On Tue, Mar 15 2022 at 12:31, Marcelo Tosatti wrote:
> /*
> * The regular update, every sysctl_stat_interval, may come later
> @@ -1948,9 +1977,19 @@ int vmstat_refresh(struct ctl_table *tab
> * transiently negative values, report an error here if any of
> * the stats is negative, so we know to go looking for imbalance.
> */
> - err = schedule_on_each_cpu(refresh_vm_stats);
> - if (err)
> - return err;
> + cpus_read_lock();
> + for_each_online_cpu(cpu) {
> + struct work_struct *work = per_cpu_ptr(works, cpu);
> +
> + INIT_WORK(work, refresh_vm_stats);
> + if (need_update(cpu) || need_drain_remote_zones(cpu))

Of course that makes sense in general, but now you have two ways of
deciding whether updating this is required.

1) The above

2) The per CPU boolean which tells whether vmstats are dirty or not.

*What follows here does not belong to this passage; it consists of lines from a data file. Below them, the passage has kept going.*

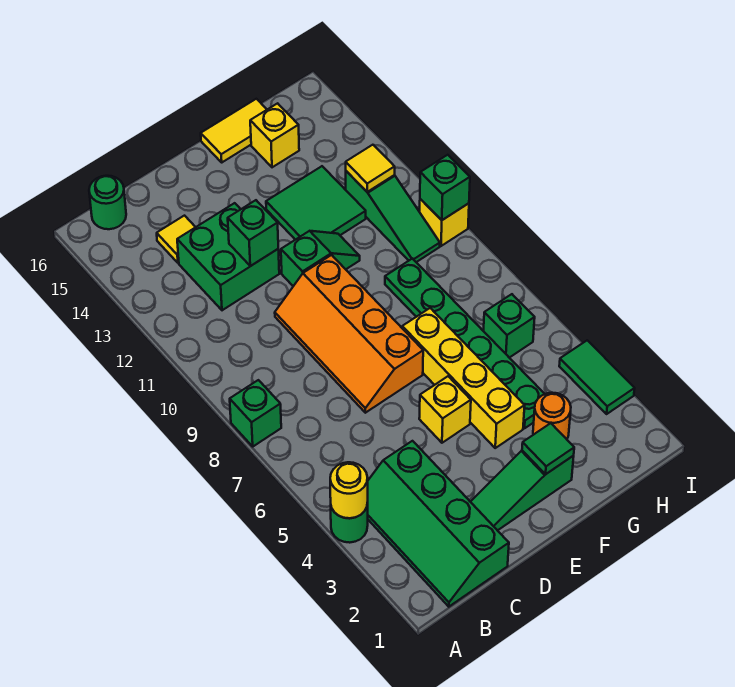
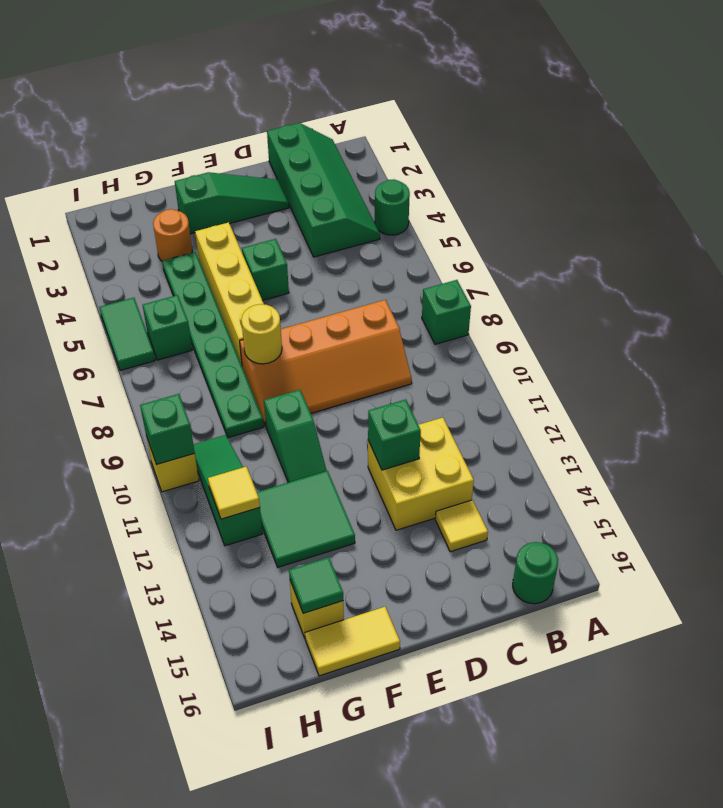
yellow 1x1 round brick [330,462,368,518] -> yellow 1x1 round brick moved to [241,304,282,364]
green 2x2 brick [177,203,279,310] -> yellow 2x2 brick [368,418,474,530]
orange 2x4 slope [275,255,423,413] -> orange 2x4 slope turned to [240,300,412,426]
yellow 1x1 brick [419,376,471,443] -> green 1x1 brick [242,239,289,300]
green 1x2 slope [281,231,360,286] -> green 1x2 slope turned to [264,390,327,482]
green 1x1 tile [522,423,574,474] -> green 1x1 tile moved to [289,557,343,613]
green 1x2 tile [559,340,635,414] -> green 1x2 tile moved to [99,298,155,371]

Can we have a third method perhaps?

Thanks,

tglx

2022-05-04 15:08:52

by Marcelo Tosatti

[permalink] [raw]
Subject: Re: [patch v12 12/13] mm: vmstat_refresh: avoid queueing work item if cpu stats are clean

On Wed, Apr 27, 2022 at 09:23:06AM +0200, Thomas Gleixner wrote:
> On Tue, Mar 15 2022 at 12:31, Marcelo Tosatti wrote:
> > /*
> > * The regular update, every sysctl_stat_interval, may come later
> > @@ -1948,9 +1977,19 @@ int vmstat_refresh(struct ctl_table *tab
> > * transiently negative values, report an error here if any of
> > * the stats is negative, so we know to go looking for imbalance.
> > */
> > - err = schedule_on_each_cpu(refresh_vm_stats);
> > - if (err)
> > - return err;
> > + cpus_read_lock();
> > + for_each_online_cpu(cpu) {
> > + struct work_struct *work = per_cpu_ptr(works, cpu);
> > +
> > + INIT_WORK(work, refresh_vm_stats);
> > + if (need_update(cpu) || need_drain_remote_zones(cpu))
>
> Of course that makes sense in general, but now you have two ways of
> deciding whether updating this is required.
>
> 1) The above
>
> 2) The per CPU boolean which tells whether vmstats are dirty or not.
>
> Can we have a third method perhaps?

Ok, will think of a third method to increase clarity :-)

By the fourth method it will be clear for sure!